Mojave Inland Port will bring thousands of jobs to Kern County

August 22, 2022 /

The Mojave Inland Port will create 3,000 new jobs in Kern County with almost $230 million in labor income. This will generate over $500 million in annual economic impact for California and $80 million in tax revenues. 

An inland port is an extension of seaports that will help speed up the process of transporting goods from large businesses. 

Since the COVID-19 pandemic began, the supply chain has become very impacted and overran with shipping containers in both Los Angeles and Long Beach ports.

More than 40 percent of the Los Angeles and Long Beach ports come from Asia, and the containers have been backed up due to the lack of available land and the high traffic that trucks need to navigate. This causes businesses to be forced to delay goods.

“The biggest problem is that the ports are out of land. They have no place to store these containers,” said Morgan Hill of Pioneer Partners. “We are going to offer them the land that they do not have, so instead of storing those containers on the land they will transport them to Mojave and we will take care of it.”

The Los Angeles and Long Beach ports process more than 20 million Twenty-Foot Equivalent Units (TEU) per year. This number is expected to increase by 2030 to 34 million TEUs per year. Those ports do 40 percent of the business from the pacific alone and 35 percent of all imports in the United States. 

The Mojave Inland Port stated that large distributions and retail companies like Amazon, Costco, Walmart, IKEA, Home Depot, and Lows will be offloaded from ships onto shuttle trains. The trains will go directly to the Mojave Inland Port. At which time, they will be immediately offloaded onto tracker trailers and carried to the ultimate destination.

The Mojave Inland Port will benefit in many ways from reducing shipping costs which will moderate inflation, and it will remove thousands of trucks from the 710 Corridor which will reduce emissions.

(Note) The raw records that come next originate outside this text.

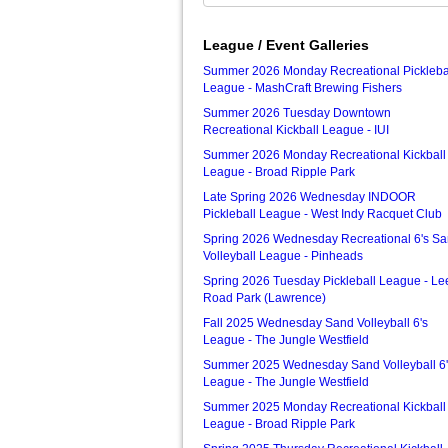
League / Event Galleries
Summer 2026 Monday Recreational Pickleba
League - MashCraft Brewing Fishers
Summer 2026 Tuesday Downtown
Recreational Kickball League - IUI
Summer 2026 Monday Recreational Kickball
League - Broad Ripple Park
Late Spring 2026 Wednesday INDOOR
Pickleball League - West Indy Racquet Club
Spring 2026 Wednesday Recreational 6's S
Volleyball League - Pinheads
Spring 2026 Tuesday Pickleball League - Le
Road Park (Lawrence)
Fall 2025 Wednesday Sand Volleyball 6's
League - The Jungle Westfield
Summer 2025 Wednesday Sand Volleyball 6'
League - The Jungle Westfield
Summer 2025 Monday Recreational Kickball
League - Broad Ripple Park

“Our target is 2.6 million TEUs per year, maybe pushing up to 3 million. We want to process them, but we do not want to store them. If those containers hit the ground, we are not doing what we want to do. Ultimately, we may have to have warehouses and there may be some times where these containers hit the ground, but if we are doing our job the way we envision it, those containers will never touch the ground. They go from train to truck to the ultimate destination,” said Hill.

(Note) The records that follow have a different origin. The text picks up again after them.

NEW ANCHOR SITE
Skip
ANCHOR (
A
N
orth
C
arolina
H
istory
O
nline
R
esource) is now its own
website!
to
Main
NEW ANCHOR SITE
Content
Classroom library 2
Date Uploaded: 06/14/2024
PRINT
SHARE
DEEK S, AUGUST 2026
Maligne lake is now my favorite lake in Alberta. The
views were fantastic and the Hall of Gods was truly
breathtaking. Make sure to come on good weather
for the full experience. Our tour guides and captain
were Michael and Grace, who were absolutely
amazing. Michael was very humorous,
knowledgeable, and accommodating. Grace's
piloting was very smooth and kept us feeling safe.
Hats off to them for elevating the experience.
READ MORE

Hills stated that this has been a dream since they applied for the project back in 2000 when they acquired the land in Mojave. Shortly after they applied for the property, the State of California decided to put in the highway 55 bypass making them the best location for this project. 

“We are very excited about this. We have support in Washington, Sacramento, Kern County, Los Angeles, and support from other members of this supply issue,” said Hill.

The Mojave Inland Port is a project funded by private investment; therefore, it is not dependent on public money. Mojave is the best location for this project because it is adjacent to a 24/7 airport with a 12,500-foot heavy-lift aircraft runway, it is served by two major highways, and it is 402 acres of land. 

The Mojave Inland Port is set to break ground in 2023 and be fully operational by 2024. This port is set to decongest the ports in Los Angeles and Long Beach to bring relief to an overburdened supply chain.